Márquez confessa di aver trovato un maestro in Faulkner e un esempio nel suo microcosmo di Yoknapatawa e confessa anche il fascino subito dalla Peste di Camus.

Due indicazioni che, a rigore, potrebbero rimanere esterne se si considerano la sua felicità e la sua euforia narrativa, sintomi certi della congenialità radicale della materia e dei modi stilistici strettamente conformi che le danno movimento e respiro – un respiro alterno di realtà e leggenda.

Ma possono essere indicazioni utili per conoscere la natura dell’artista che in atto è così occupato dalla «simpatia» con gli uomini, gli eventi, i tempi e con il compito di raccontarli da nascondere ogni retroterra problematico. Il tragico e allucinato naturalismo di Faulkner, l’allegoria di Camus dicono infatti qualcosa delle esigenze che lo scrittore vuole soddisfare dalla sua creazione letteraria: e che potrebbero definirsi di fedeltà al senso della vita, della profonda realtà nazionale, e di più vasta significazione simbolica.

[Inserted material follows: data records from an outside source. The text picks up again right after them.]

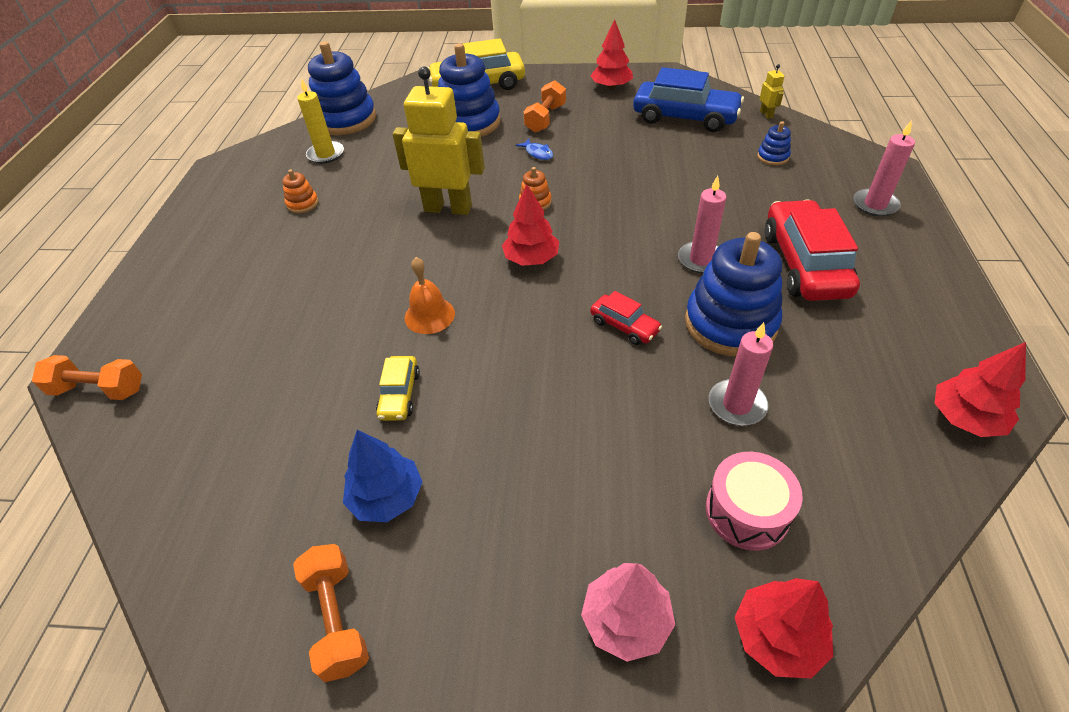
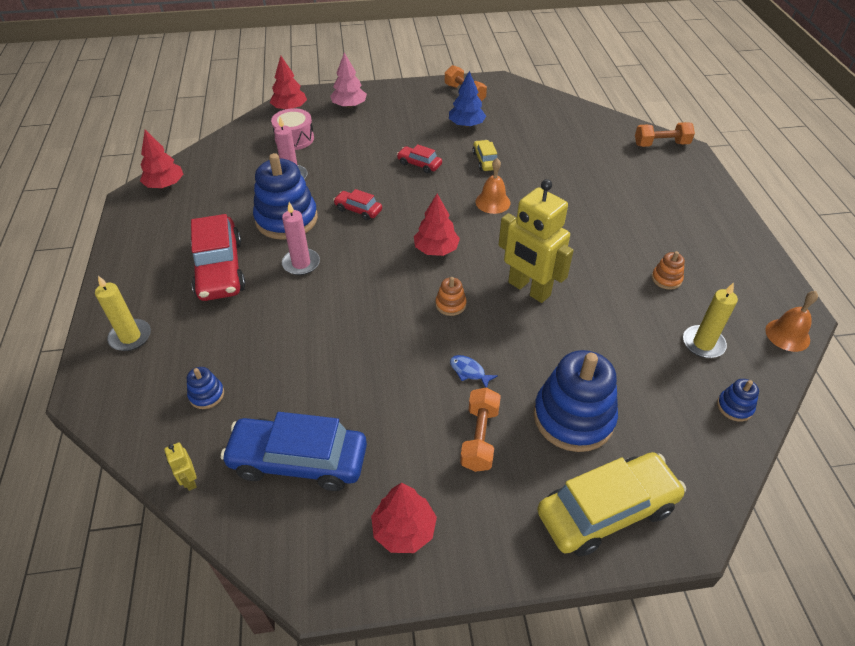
camera: 165 degrees right, 0 degrees up
blue stacking toy [308,41,376,135] -> blue stacking toy [717,379,759,422], size x0.44
yellow robot [393,66,485,215] -> yellow robot turned 45 degrees clockwise [499,179,574,303]
pink candle [853,120,915,217] -> yellow candle [95,276,151,351]
none -> red car [397,144,442,174]
none -> orange bell [765,291,818,352]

In Cent’anni di solitudine la potenza di metafora che hanno alcuni episodi e poi la vicenda nel suo insieme è evidente. Lo spreco di ambizioni, di energia, di desideri dell’uomo continuamente respinto dalle promesse della storia all’inerzia della natura e al farnetico della solitudine può essere un simbolo latino-americano e valere in assoluto come risposta fondamentale all’interrogativo che ogni poeta si pone sulla sorte dell’uomo.